** Texto extraído **
**********
Aros para freios de sapata, ferradura, cantilever ou V-brake recebem, ou deveriam receber, uma fresagem na parede para não dar pulo na frenagem.
Repito, o processo é muito simples, básico, coisa de indústria de primeira ou segunda geração. Dá para fabricar um bom aro sem ter que recorrer a máquinas digitais sofisticadas, caras. Basta manter bem ajustada a máquina, tirando as folgas que acontecem com o tempo, principalmente nas de corte. Aí entra, ou deveria ter entrado, um funcionário de extrema importância em todo processo: o ferramenteiro, o sujeito que inspeciona, cuida, faz manutenção e ajusta as ferramentas da fábrica. A questão é que para fazer a manutenção de uma máquina é necessário parar o processo produtivo, então muitos fabricantes deixam um pouco mais para frente e as folgas na máquina vão aumentando. Quem fabrica sabe que vende mesmo assim.
**********
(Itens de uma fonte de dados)
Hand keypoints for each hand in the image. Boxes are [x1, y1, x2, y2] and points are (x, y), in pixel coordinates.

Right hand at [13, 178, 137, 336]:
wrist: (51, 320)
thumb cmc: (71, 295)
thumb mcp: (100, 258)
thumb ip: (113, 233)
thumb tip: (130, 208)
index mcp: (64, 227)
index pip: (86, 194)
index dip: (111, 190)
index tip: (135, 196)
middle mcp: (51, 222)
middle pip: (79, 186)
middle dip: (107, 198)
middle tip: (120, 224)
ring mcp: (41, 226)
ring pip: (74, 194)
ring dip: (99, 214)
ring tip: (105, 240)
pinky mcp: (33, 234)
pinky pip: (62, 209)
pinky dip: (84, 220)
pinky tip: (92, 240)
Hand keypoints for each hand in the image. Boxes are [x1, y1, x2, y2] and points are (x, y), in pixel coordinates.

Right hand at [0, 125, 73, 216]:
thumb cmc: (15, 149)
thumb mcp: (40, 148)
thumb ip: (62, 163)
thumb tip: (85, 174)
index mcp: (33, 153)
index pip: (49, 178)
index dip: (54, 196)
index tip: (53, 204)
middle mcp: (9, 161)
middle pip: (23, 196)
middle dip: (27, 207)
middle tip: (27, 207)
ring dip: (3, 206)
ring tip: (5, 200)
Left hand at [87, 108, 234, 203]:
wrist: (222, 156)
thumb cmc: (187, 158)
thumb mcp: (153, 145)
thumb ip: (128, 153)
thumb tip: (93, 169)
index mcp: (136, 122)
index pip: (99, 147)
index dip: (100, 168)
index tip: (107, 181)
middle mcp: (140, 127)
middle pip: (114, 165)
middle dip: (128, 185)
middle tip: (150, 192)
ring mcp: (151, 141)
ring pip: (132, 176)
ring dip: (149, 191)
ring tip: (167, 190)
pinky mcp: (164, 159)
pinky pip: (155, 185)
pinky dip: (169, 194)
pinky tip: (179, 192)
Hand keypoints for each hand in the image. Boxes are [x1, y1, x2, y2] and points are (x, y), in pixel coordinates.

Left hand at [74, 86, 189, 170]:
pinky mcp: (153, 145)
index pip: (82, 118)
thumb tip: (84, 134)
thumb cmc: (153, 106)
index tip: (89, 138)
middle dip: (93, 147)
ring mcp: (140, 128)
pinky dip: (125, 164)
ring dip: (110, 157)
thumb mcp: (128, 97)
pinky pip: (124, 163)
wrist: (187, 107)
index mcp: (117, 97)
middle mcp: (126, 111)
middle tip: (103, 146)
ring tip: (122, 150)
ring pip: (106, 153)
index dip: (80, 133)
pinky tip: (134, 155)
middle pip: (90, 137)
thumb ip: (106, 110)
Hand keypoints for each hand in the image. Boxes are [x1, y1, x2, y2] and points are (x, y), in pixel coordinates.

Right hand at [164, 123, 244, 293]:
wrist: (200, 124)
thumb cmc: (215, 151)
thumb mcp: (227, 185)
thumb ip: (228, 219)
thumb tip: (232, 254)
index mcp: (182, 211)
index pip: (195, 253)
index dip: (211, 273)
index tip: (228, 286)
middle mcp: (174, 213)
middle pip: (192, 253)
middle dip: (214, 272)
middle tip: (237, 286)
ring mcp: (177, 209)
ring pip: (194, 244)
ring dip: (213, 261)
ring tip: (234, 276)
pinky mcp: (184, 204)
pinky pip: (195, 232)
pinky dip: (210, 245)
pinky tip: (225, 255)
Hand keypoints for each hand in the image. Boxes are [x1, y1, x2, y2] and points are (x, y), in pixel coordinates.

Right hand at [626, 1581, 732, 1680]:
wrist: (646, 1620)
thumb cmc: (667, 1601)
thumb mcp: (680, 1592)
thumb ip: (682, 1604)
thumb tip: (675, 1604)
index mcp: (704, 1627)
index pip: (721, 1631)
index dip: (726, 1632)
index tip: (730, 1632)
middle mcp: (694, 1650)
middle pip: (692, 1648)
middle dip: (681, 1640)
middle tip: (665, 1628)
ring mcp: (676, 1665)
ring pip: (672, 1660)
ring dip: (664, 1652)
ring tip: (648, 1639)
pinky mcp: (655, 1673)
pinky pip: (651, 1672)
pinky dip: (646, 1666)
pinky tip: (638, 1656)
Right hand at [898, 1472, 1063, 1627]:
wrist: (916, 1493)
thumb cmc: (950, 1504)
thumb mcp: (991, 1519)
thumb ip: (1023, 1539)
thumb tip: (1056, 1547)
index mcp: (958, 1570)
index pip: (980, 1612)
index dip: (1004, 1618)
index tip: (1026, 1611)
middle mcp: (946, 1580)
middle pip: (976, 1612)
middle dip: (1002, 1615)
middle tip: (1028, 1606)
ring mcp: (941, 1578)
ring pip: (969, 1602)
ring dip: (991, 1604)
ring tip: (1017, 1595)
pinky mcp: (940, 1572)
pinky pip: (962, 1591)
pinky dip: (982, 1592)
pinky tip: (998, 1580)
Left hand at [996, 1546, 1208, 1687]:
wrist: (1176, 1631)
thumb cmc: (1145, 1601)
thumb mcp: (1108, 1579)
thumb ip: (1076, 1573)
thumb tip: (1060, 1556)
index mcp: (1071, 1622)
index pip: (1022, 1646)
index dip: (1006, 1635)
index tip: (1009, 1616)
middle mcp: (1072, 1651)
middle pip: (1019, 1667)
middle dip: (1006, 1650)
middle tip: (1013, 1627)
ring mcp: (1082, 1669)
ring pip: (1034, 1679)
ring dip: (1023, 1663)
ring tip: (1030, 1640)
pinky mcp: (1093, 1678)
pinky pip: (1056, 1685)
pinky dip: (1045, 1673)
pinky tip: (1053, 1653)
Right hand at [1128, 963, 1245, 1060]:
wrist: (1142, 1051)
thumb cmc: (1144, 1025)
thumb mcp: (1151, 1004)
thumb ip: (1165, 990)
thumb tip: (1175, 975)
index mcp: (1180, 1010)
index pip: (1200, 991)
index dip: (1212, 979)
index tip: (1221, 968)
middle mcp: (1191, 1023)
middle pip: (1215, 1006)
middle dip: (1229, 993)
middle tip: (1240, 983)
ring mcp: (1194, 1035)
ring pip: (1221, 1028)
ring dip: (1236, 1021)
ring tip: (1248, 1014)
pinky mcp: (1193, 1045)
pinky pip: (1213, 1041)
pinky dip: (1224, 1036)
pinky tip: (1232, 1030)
**********
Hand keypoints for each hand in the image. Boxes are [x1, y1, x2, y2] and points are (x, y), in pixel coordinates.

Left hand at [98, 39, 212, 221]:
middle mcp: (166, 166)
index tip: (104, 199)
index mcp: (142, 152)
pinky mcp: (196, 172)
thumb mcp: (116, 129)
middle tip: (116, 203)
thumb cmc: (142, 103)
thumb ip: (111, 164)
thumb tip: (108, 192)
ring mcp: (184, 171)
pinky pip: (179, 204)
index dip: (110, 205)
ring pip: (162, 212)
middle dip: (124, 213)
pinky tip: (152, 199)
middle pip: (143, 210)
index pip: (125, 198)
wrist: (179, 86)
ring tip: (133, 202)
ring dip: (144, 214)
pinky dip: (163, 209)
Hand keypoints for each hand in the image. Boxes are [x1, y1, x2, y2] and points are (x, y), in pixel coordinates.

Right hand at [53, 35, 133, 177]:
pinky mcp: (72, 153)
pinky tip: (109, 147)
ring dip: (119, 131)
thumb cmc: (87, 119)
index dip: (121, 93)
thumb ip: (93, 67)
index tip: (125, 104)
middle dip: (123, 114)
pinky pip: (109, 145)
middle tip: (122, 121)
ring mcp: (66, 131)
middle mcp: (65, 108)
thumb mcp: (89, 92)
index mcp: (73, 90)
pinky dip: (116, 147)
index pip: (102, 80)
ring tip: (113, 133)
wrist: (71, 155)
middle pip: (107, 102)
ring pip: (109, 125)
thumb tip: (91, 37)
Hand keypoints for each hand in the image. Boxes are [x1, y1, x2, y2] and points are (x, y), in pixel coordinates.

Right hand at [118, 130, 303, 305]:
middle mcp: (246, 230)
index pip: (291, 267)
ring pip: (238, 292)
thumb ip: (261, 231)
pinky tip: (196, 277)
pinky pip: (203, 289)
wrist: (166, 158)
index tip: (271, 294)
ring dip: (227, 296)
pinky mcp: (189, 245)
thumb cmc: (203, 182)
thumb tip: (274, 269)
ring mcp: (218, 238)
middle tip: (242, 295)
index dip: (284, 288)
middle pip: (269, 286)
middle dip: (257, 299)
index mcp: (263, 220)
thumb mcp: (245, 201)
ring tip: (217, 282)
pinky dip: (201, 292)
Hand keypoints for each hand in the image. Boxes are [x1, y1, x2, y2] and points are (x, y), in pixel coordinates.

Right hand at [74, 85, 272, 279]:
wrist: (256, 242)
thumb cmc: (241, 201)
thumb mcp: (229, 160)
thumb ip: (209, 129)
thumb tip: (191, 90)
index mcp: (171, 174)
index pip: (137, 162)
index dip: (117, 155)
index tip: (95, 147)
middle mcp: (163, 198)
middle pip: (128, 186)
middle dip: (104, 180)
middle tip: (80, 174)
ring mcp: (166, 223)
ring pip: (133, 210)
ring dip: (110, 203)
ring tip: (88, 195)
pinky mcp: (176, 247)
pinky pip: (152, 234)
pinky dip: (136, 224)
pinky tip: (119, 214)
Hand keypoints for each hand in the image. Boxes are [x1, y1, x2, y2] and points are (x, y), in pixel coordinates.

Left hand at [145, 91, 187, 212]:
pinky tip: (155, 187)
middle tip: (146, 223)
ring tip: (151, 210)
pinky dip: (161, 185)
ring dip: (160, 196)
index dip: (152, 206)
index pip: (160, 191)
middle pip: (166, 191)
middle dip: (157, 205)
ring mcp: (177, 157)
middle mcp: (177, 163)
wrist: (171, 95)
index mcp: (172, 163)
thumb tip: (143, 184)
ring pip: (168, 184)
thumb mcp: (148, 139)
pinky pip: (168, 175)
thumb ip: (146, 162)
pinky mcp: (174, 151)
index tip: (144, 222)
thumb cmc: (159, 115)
**********
** Tarefa 1 **
Qual funcionário o texto sobre aros aponta como de extrema importância em todo o processo?
** Tarefa 2 **
Reescreva em forma de lista o parágrafo do texto sobre aros que começa com "Repito, o processo é muito simples", mantendo os fatos principais.
** Tarefa 3 **
Imprima o trecho do texto sobre aros que começa em "Aros para freios" e termina em "vende mesmo assim.".
Os itens não são necessários.

** Sua solução 1 **
O ferramenteiro, que inspeciona, cuida, faz manutenção e ajusta as ferramentas da fábrica.

** Sua solução 2 **
- O processo de fabricação é simples e básico, típico de indústria de primeira ou segunda geração.
- Não são necessárias máquinas digitais sofisticadas e caras para fazer um bom aro.
- Basta manter a máquina bem ajustada e eliminar as folgas que surgem com o tempo, sobretudo nas de corte.
- Essa tarefa cabe ao ferramenteiro, que inspeciona, cuida, faz manutenção e ajusta as ferramentas.
- A manutenção exige parar a produção, por isso muitos fabricantes a adiam e as folgas aumentam.
- Quem fabrica sabe que vende mesmo assim.

** Sua solução 3 **
Aros para freios de sapata, ferradura, cantilever ou V-brake recebem, ou deveriam receber, uma fresagem na parede para não dar pulo na frenagem.
Repito, o processo é muito simples, básico, coisa de indústria de primeira ou segunda geração. Dá para fabricar um bom aro sem ter que recorrer a máquinas digitais sofisticadas, caras. Basta manter bem ajustada a máquina, tirando as folgas que acontecem com o tempo, principalmente nas de corte. Aí entra, ou deveria ter entrado, um funcionário de extrema importância em todo processo: o ferramenteiro, o sujeito que inspeciona, cuida, faz manutenção e ajusta as ferramentas da fábrica. A questão é que para fazer a manutenção de uma máquina é necessário parar o processo produtivo, então muitos fabricantes deixam um pouco mais para frente e as folgas na máquina vão aumentando. Quem fabrica sabe que vende mesmo assim.